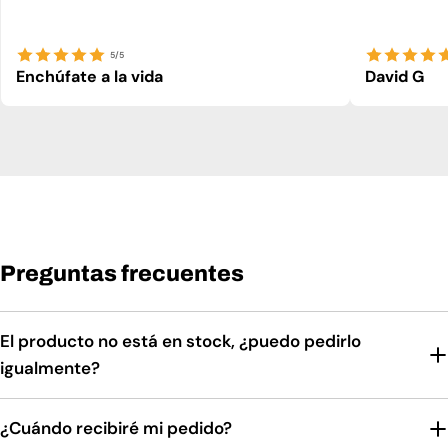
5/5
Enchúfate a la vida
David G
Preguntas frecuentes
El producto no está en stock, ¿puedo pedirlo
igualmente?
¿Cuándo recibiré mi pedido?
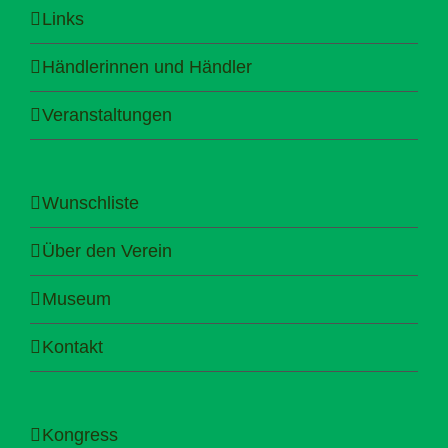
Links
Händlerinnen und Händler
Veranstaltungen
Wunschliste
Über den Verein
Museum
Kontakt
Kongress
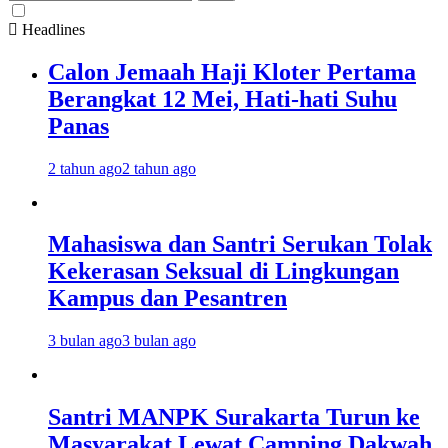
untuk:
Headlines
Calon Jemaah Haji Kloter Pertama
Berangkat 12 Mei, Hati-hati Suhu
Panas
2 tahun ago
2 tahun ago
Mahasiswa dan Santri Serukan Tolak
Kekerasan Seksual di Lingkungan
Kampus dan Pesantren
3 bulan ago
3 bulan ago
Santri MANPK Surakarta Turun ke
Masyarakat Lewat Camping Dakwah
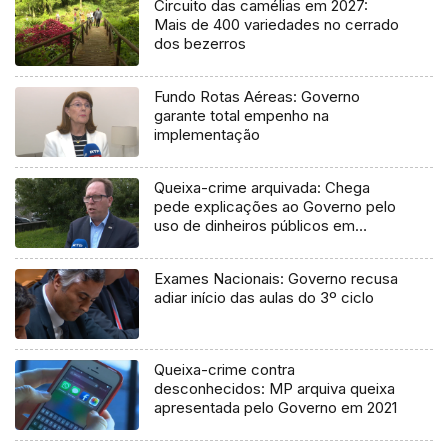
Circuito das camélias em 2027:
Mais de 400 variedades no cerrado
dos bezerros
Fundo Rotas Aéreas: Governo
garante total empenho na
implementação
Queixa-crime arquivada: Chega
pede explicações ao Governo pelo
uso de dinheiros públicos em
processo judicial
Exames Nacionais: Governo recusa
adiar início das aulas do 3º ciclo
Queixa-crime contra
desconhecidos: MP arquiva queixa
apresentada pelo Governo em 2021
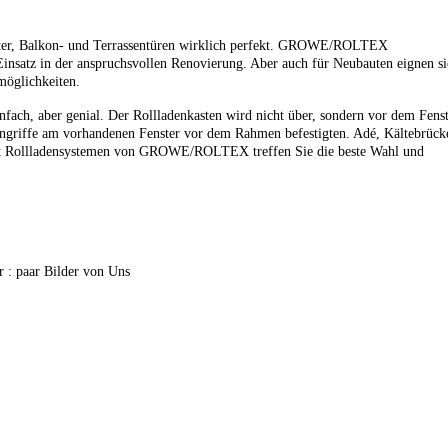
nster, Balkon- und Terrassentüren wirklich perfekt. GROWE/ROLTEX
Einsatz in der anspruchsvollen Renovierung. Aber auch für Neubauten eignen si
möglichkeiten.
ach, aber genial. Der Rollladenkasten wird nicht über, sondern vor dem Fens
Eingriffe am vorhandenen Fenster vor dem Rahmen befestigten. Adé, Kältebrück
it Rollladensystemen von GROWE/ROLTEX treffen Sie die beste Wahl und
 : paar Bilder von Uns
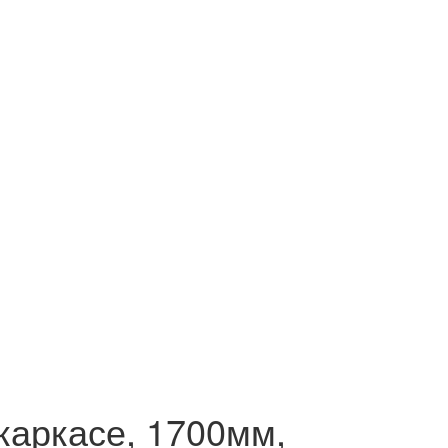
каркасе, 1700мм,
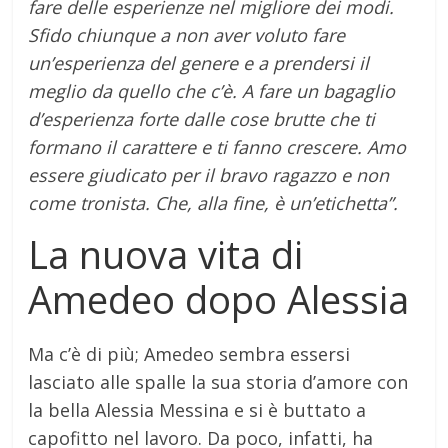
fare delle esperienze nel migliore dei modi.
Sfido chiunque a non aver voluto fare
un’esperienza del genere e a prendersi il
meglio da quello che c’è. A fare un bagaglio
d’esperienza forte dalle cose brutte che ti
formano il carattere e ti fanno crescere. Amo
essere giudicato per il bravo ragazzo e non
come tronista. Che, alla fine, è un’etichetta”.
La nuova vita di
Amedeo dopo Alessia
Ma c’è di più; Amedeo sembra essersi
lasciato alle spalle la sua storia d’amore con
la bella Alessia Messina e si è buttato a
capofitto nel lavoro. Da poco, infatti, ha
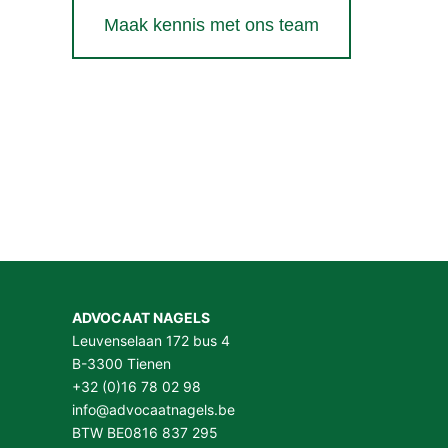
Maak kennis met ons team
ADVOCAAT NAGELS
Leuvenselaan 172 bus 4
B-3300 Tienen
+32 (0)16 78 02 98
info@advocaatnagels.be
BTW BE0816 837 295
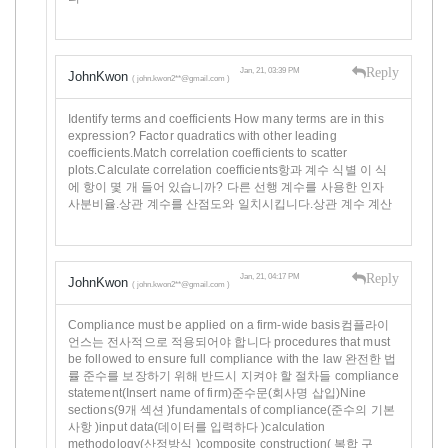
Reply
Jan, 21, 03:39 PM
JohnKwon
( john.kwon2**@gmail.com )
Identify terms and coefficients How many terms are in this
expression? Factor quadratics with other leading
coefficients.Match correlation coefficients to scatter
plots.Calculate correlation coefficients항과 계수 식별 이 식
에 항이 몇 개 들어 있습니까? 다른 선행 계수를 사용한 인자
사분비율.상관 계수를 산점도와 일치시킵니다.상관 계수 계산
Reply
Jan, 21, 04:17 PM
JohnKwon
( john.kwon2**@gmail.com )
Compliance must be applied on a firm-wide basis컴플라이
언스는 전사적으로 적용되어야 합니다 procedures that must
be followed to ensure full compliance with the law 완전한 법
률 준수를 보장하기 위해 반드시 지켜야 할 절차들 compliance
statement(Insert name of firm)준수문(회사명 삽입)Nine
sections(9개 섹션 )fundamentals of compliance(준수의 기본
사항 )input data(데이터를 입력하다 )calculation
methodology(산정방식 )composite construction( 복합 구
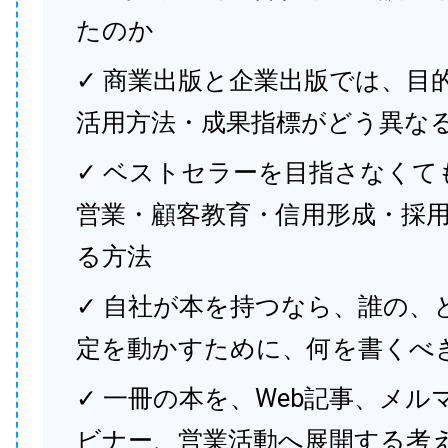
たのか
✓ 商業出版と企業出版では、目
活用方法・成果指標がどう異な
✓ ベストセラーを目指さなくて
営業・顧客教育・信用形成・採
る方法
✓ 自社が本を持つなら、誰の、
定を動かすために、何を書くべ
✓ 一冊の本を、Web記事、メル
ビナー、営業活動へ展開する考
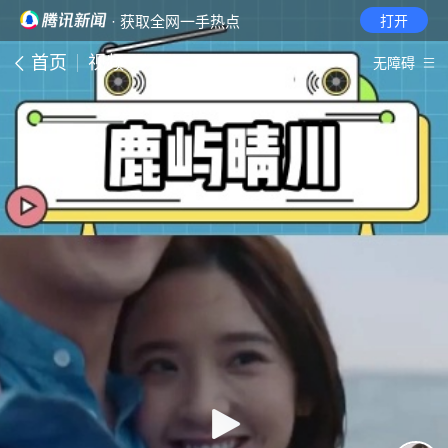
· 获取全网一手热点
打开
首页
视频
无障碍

=-=-=-=-=

(DIRECTIVE)
Leaving pictures aside, write out each record above exactly as given.

(ANSWER)
5/5
Enchúfate a la vida
David G
Preguntas frecuentes
El producto no está en stock, ¿puedo pedirlo
igualmente?
¿Cuándo recibiré mi pedido?
Links
Händlerinnen und Händler
Veranstaltungen
Wunschliste
Über den Verein
Museum
Kontakt
Kongress
untuk:
Headlines
Calon Jemaah Haji Kloter Pertama
Berangkat 12 Mei, Hati-hati Suhu
Panas
2 tahun ago
2 tahun ago
Mahasiswa dan Santri Serukan Tolak
Kekerasan Seksual di Lingkungan
Kampus dan Pesantren
3 bulan ago
3 bulan ago
Santri MANPK Surakarta Turun ke
Masyarakat Lewat Camping Dakwah
Circuito das camélias em 2027:
Mais de 400 variedades no cerrado
dos bezerros
Fundo Rotas Aéreas: Governo
garante total empenho na
implementação
Queixa-crime arquivada: Chega
pede explicações ao Governo pelo
uso de dinheiros públicos em
processo judicial
Exames Nacionais: Governo recusa
adiar início das aulas do 3º ciclo
Queixa-crime contra
desconhecidos: MP arquiva queixa
apresentada pelo Governo em 2021
nster, Balkon- und Terrassentüren wirklich perfekt. GROWE/ROLTEX
Einsatz in der anspruchsvollen Renovierung. Aber auch für Neubauten eignen si
möglichkeiten.
ach, aber genial. Der Rollladenkasten wird nicht über, sondern vor dem Fens
Eingriffe am vorhandenen Fenster vor dem Rahmen befestigten. Adé, Kältebrück
it Rollladensystemen von GROWE/ROLTEX treffen Sie die beste Wahl und
 : paar Bilder von Uns
каркасе, 1700мм,
fare delle esperienze nel migliore dei modi.
Sfido chiunque a non aver voluto fare
un’esperienza del genere e a prendersi il
meglio da quello che c’è. A fare un bagaglio
d’esperienza forte dalle cose brutte che ti
formano il carattere e ti fanno crescere. Amo
essere giudicato per il bravo ragazzo e non
come tronista. Che, alla fine, è un’etichetta”.
La nuova vita di
Amedeo dopo Alessia
Ma c’è di più; Amedeo sembra essersi
lasciato alle spalle la sua storia d’amore con
la bella Alessia Messina e si è buttato a
capofitto nel lavoro. Da poco, infatti, ha
Maak kennis met ons team
ADVOCAAT NAGELS
Leuvenselaan 172 bus 4
B-3300 Tienen
+32 (0)16 78 02 98
info@advocaatnagels.be
BTW BE0816 837 295
Reply
Jan, 21, 03:39 PM
JohnKwon
( john.kwon2**@gmail.com )
Identify terms and coefficients How many terms are in this
expression? Factor quadratics with other leading
coefficients.Match correlation coefficients to scatter
plots.Calculate correlation coefficients항과 계수 식별 이 식
에 항이 몇 개 들어 있습니까? 다른 선행 계수를 사용한 인자
사분비율.상관 계수를 산점도와 일치시킵니다.상관 계수 계산
Reply
Jan, 21, 04:17 PM
JohnKwon
( john.kwon2**@gmail.com )
Compliance must be applied on a firm-wide basis컴플라이
언스는 전사적으로 적용되어야 합니다 procedures that must
be followed to ensure full compliance with the law 완전한 법
률 준수를 보장하기 위해 반드시 지켜야 할 절차들 compliance
statement(Insert name of firm)준수문(회사명 삽입)Nine
sections(9개 섹션 )fundamentals of compliance(준수의 기본
사항 )input data(데이터를 입력하다 )calculation
methodology(산정방식 )composite construction( 복합 구
たのか
✓ 商業出版と企業出版では、目
活用方法・成果指標がどう異な
✓ ベストセラーを目指さなくて
営業・顧客教育・信用形成・採
る方法
✓ 自社が本を持つなら、誰の、
定を動かすために、何を書くべ
✓ 一冊の本を、Web記事、メル
ビナー、営業活動へ展開する考
· 获取全网一手热点
打开
首页
视频
无障碍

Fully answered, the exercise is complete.